(Supplied data Opens)

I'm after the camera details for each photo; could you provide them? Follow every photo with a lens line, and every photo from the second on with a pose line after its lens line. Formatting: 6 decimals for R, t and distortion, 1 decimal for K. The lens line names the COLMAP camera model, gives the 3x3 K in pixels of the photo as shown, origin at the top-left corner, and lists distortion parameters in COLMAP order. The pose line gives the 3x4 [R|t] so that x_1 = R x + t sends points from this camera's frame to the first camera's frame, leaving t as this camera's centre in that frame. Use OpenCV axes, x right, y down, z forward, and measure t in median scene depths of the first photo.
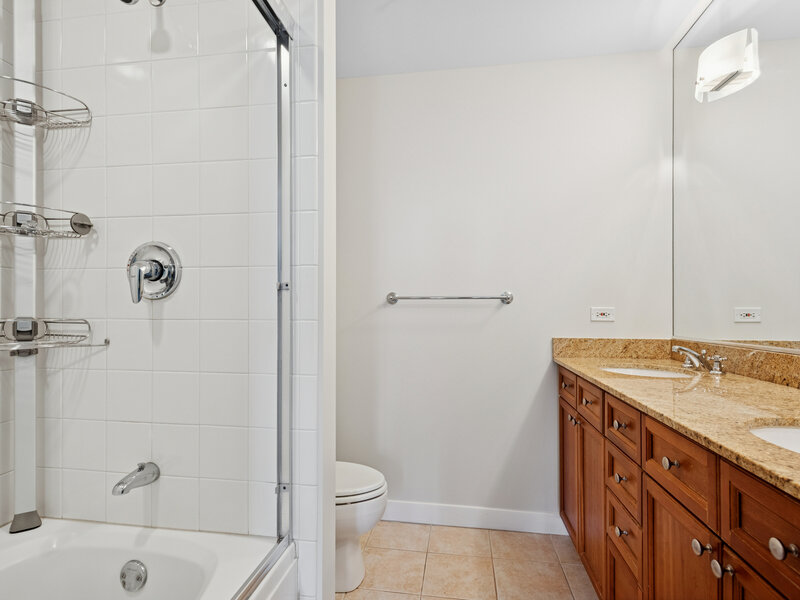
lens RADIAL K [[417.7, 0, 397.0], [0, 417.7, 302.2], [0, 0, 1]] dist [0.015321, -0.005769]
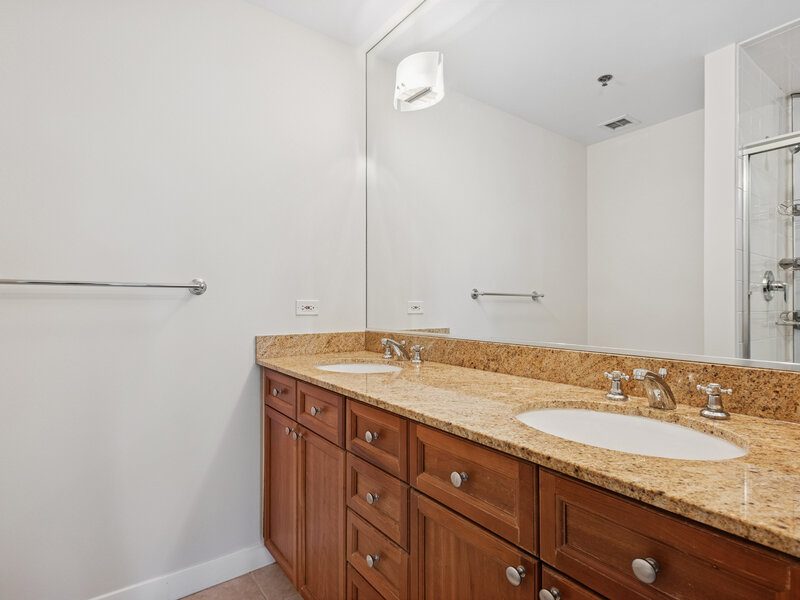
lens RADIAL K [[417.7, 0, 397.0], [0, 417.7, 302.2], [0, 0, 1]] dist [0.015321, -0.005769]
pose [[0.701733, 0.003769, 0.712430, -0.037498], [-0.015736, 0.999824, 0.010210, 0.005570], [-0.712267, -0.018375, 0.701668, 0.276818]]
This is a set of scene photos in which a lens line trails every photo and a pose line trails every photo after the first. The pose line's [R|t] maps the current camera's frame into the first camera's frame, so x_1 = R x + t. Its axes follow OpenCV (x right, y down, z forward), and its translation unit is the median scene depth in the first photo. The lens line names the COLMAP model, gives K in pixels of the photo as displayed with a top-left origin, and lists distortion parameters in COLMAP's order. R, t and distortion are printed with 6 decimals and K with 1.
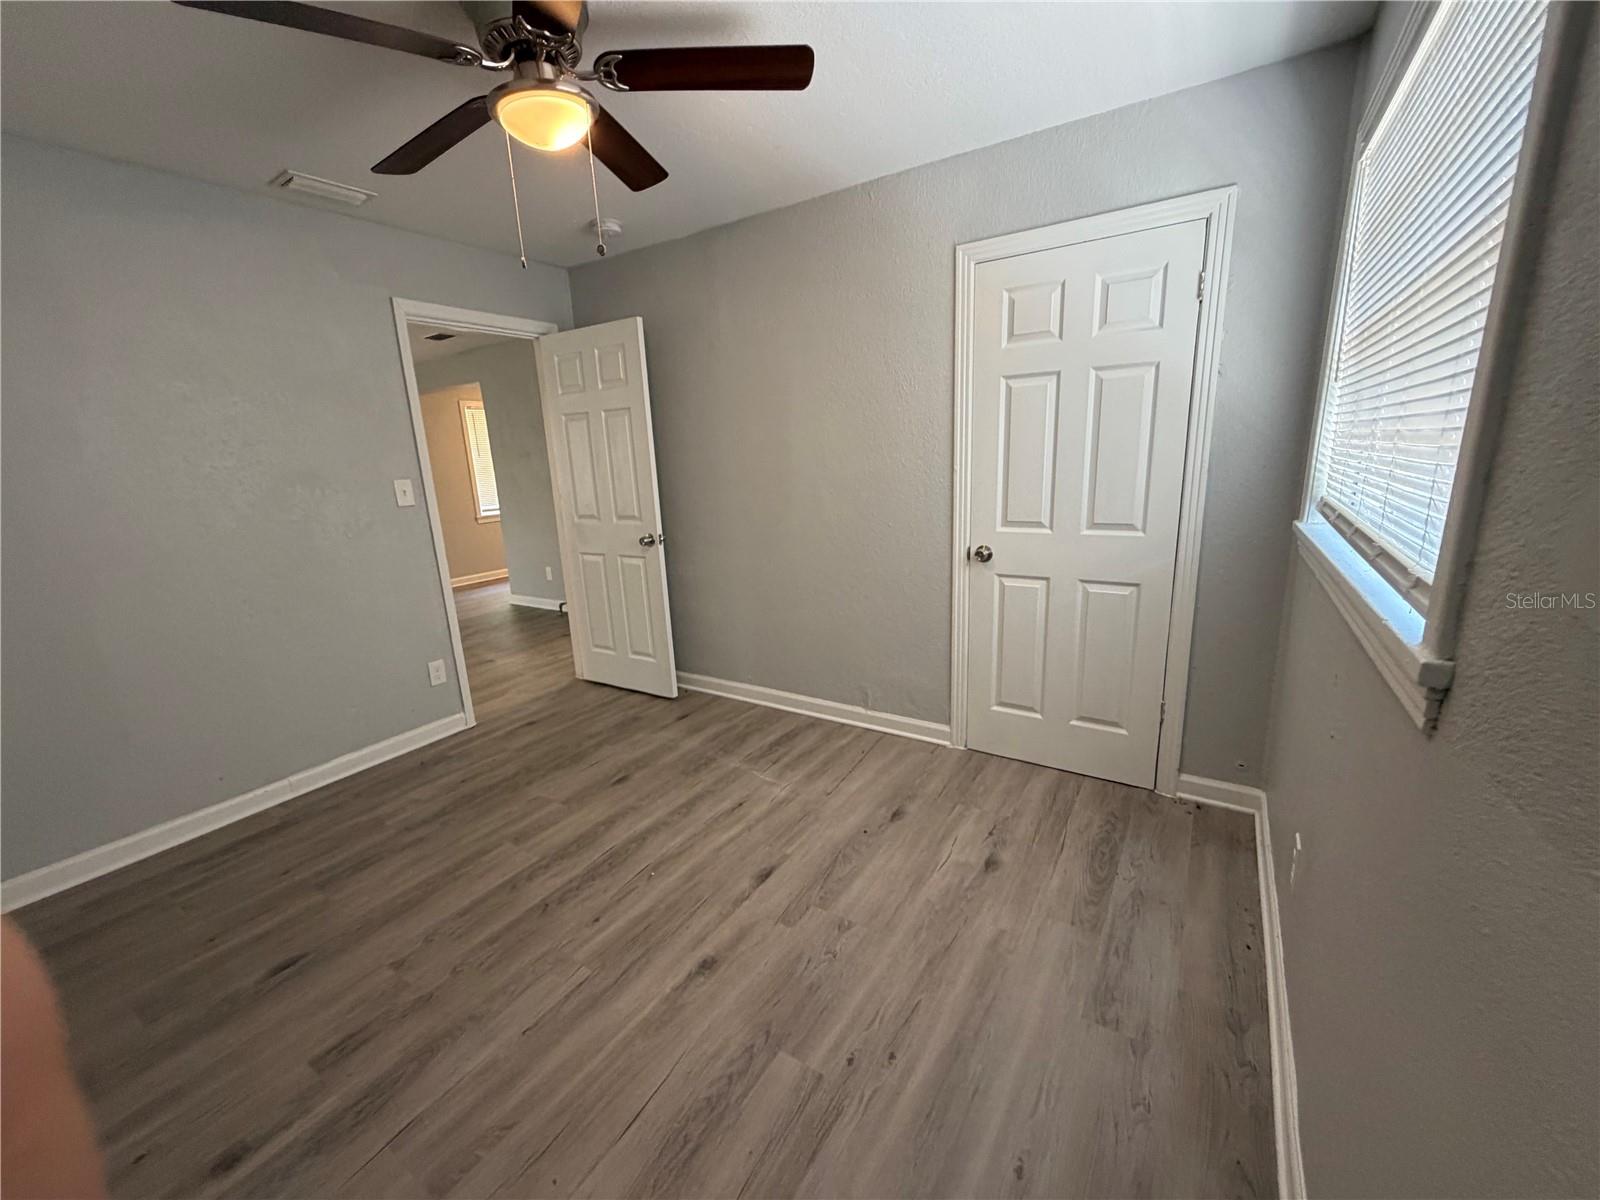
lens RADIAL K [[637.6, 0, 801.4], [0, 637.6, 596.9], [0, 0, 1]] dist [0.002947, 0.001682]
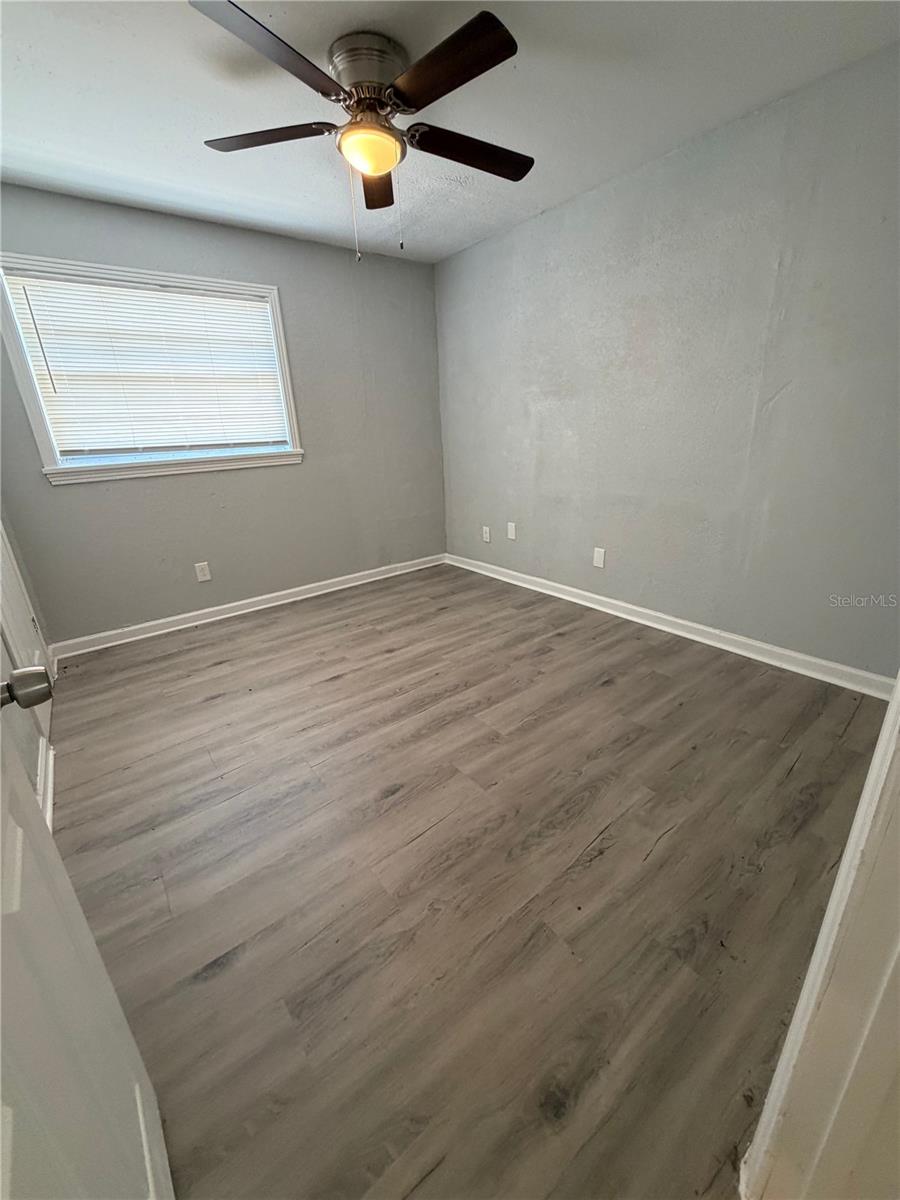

(Supplied data Closes)

### Exercise directions
Your copy must consist solely of the lines from the one containing "This is a set" through the final line of the material above, transcribed exactly, with the pictures left out.

### Output for this exercise
This is a set of scene photos in which a lens line trails every photo and a pose line trails every photo after the first. The pose line's [R|t] maps the current camera's frame into the first camera's frame, so x_1 = R x + t. Its axes follow OpenCV (x right, y down, z forward), and its translation unit is the median scene depth in the first photo. The lens line names the COLMAP model, gives K in pixels of the photo as displayed with a top-left origin, and lists distortion parameters in COLMAP's order. R, t and distortion are printed with 6 decimals and K with 1.
lens RADIAL K [[637.6, 0, 801.4], [0, 637.6, 596.9], [0, 0, 1]] dist [0.002947, 0.001682]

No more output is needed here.